The heroes and heroines of the current educational system are those who are no longer willing to use the limitations of existing budget, personnel, physical environment, and diversity of students as excuses for not moving forward. In the foregoing pages you have read about successful researchers and practitioners who are developing creative and innovative ways to overcome perceived obstacles. Their achievements have required a radical shift in perception.

Let’s play with that idea. Throw out any preconceived ideas about schools. Imagine, for example, community learning centers where students of all ages could learn together. Such centers would include not only the education of school-age children, but latch-key programs, day care centers for babies and preschoolers, and programs for the elderly. The advantages are interesting to contemplate. Such centers might be related to small businesses, where students would have opportunities to learn in the workplace as well as in the classroom. The centers might operate around the clock, using the facilities and technologies at night for adult education classes, job training and retraining. Such a system would bring in revenue to supplement education budgets. There are already pieces of such a system coming together in community colleges, community centers, paired business and education partnerships, and the involvement of senior citizens in tutoring programs. It would be possible to create a model for such a community learning center in some community today. The combination of the new strategies for learning discussed in this issue, the new technologies for learning that are increasingly available, and changes in our society make such an approach to learning feasible.

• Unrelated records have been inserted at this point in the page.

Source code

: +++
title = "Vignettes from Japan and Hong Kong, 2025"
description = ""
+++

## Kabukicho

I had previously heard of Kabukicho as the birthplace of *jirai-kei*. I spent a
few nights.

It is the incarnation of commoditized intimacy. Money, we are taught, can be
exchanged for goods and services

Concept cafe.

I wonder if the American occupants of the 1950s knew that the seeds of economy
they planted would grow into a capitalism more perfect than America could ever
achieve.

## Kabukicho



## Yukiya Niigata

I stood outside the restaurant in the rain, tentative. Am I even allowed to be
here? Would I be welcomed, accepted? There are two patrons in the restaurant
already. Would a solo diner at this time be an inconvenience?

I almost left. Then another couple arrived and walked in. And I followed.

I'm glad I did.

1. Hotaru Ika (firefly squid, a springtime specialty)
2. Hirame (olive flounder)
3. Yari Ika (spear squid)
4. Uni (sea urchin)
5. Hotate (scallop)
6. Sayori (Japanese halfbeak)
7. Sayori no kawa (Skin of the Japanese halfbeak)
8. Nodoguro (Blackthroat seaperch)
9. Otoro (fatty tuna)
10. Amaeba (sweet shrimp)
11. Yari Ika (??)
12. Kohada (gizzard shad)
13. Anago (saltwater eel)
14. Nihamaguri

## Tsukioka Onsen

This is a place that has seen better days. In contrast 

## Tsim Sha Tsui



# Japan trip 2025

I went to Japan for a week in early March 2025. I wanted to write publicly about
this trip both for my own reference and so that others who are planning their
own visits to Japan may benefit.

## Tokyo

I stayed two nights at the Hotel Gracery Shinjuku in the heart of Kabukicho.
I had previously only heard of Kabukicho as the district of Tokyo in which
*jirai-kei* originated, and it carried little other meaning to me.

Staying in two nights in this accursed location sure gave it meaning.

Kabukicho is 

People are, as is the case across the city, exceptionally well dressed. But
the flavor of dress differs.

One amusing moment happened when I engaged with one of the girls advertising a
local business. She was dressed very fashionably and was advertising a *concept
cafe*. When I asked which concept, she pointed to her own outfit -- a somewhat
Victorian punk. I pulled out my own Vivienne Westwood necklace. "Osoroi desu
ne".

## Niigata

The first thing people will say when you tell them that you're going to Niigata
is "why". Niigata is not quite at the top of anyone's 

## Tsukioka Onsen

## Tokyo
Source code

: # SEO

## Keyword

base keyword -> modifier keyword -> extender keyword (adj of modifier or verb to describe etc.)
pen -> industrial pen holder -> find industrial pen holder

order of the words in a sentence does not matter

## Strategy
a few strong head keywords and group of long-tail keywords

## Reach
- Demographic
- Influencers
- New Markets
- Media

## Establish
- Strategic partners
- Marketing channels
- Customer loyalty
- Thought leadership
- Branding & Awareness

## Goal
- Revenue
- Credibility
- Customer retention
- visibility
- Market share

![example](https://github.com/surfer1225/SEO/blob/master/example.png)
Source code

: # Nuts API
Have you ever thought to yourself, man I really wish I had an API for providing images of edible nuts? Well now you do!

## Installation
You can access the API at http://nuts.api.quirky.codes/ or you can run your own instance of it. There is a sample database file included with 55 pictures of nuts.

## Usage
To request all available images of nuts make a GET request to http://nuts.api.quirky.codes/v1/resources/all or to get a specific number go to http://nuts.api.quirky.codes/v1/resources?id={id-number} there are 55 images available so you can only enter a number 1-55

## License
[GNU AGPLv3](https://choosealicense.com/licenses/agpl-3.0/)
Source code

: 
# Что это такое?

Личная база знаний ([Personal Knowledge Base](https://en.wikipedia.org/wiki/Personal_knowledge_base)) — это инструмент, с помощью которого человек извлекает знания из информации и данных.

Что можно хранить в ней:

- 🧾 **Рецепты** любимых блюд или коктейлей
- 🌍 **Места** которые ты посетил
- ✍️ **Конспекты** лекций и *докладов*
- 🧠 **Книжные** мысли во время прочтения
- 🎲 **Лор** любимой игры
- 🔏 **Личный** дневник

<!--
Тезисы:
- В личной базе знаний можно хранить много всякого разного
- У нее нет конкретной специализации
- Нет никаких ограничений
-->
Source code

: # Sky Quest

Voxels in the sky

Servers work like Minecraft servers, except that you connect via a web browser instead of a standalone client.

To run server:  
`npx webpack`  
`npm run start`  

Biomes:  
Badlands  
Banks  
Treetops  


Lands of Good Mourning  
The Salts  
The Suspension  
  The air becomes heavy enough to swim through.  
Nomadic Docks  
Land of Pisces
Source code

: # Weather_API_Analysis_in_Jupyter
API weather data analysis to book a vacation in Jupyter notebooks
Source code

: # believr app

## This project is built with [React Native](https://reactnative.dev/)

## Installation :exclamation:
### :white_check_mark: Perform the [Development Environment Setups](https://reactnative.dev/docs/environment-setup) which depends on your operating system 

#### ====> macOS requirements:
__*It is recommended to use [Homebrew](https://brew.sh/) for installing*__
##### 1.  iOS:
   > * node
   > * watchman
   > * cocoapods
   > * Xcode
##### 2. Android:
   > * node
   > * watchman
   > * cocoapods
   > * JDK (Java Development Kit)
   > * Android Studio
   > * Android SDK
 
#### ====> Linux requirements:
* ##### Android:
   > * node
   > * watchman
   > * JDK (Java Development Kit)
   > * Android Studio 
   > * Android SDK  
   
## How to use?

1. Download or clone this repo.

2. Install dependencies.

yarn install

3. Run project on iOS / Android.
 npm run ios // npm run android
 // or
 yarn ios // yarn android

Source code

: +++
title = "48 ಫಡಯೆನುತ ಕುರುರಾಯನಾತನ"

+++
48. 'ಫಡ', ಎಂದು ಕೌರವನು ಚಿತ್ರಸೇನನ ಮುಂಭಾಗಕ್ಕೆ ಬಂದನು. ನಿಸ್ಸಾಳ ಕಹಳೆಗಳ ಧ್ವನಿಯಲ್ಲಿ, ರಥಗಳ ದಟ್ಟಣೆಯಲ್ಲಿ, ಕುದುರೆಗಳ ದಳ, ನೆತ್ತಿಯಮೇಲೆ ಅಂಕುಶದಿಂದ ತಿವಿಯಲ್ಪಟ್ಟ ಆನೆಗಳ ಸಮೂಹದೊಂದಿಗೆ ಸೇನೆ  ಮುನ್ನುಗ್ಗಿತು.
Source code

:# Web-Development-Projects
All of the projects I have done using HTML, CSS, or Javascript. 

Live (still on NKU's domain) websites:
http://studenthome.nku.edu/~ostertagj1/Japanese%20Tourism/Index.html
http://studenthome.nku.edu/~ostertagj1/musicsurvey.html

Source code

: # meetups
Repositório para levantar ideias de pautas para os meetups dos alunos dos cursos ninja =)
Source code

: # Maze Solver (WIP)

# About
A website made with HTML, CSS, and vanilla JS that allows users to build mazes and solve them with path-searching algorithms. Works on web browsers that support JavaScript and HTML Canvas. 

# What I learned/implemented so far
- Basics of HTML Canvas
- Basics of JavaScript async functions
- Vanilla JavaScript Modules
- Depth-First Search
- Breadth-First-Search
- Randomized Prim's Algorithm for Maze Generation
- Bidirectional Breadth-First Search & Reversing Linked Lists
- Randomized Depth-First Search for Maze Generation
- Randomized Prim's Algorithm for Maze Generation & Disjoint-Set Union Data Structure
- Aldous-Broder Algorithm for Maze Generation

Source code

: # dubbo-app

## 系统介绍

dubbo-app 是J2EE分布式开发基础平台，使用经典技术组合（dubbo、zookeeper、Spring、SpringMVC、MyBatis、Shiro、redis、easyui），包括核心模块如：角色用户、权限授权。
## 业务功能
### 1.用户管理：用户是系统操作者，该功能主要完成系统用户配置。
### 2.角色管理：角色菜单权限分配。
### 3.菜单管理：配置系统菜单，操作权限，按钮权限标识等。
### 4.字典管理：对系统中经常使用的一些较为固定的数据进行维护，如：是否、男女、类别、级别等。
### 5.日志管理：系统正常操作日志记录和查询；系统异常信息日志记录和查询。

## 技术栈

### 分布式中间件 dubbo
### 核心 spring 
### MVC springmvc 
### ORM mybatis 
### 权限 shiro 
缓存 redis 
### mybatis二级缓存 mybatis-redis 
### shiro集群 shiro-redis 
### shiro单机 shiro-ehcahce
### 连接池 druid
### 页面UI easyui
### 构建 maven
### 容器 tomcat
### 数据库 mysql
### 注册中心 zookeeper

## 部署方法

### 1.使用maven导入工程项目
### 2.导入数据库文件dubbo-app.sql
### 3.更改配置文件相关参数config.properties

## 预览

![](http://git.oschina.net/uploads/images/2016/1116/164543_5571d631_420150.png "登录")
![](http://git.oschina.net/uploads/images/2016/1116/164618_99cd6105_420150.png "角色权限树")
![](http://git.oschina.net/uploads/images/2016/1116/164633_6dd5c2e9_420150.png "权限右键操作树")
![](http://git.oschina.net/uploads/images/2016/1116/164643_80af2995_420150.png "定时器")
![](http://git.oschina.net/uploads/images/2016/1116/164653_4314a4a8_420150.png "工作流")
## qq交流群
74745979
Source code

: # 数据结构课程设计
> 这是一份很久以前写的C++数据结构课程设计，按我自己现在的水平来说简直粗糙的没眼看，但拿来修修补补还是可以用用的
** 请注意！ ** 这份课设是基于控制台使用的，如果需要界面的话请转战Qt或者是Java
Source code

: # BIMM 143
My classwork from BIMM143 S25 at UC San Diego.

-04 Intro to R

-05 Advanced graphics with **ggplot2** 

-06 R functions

This is but one example of a new perception of the role and form of education. Other possibilities are emerging from various groups which are strategizing new ways to move forward in education. There is much raw material in this issue to work with (see "Resources" in this issue). Perhaps some of the following implications we have drawn may be worth discussing.

Given the information in this issue, it would seem urgent to:

  • Recognize that human development is much more complex, richer, and more flexible than many current educational approaches acknowledge;
  • Acknowledge and implement what is already known about successful ways to teach and learn;
  • Recognize and value individual differences in intelligence, learning style, perception, and culture as strengths through which to learn;
  • Convey to parents, guardians, and day care providers their critical role as first teachers, in laying the foundations for the future development of their children. Information and training can be offered through existing institutions, maternity units of hospitals, community centers, schools, and all the media;
  • Develop integrative models of education which involve attention to intellectual, physical, emotional, and social development; integrate subject matter areas in meaningful ways that make learning relevant; integrate cognitive, creative, and intuitive processes; integrate process, content, and product.
  • Promote intelligent use of technology for teaching and learning, for accessing information rapidly, for exploring thought processes, and for facilitating local and international exchange of information;
  • Consider different configurations in restructuring the school day and school year to allow greater variability in class size and flexibility of staff assignments;
  • Offer the kinds of information that appear in this issue through schools of education;
  • Offer comprehensive in-service retraining to current teachers through interactive teleconferences;
  • Promote collaborative, school or community based, shared decision-making models which include teachers, administrators, parents, business people, and students;
  • Change educational funding policies to support and reward success!

The continued successful role of any nation in the world community surely depends on the establishment of effective educational systems as one of its highest priorities. The basic research has been done; effective educational strategies have been tried and tested; now their implementation must begin!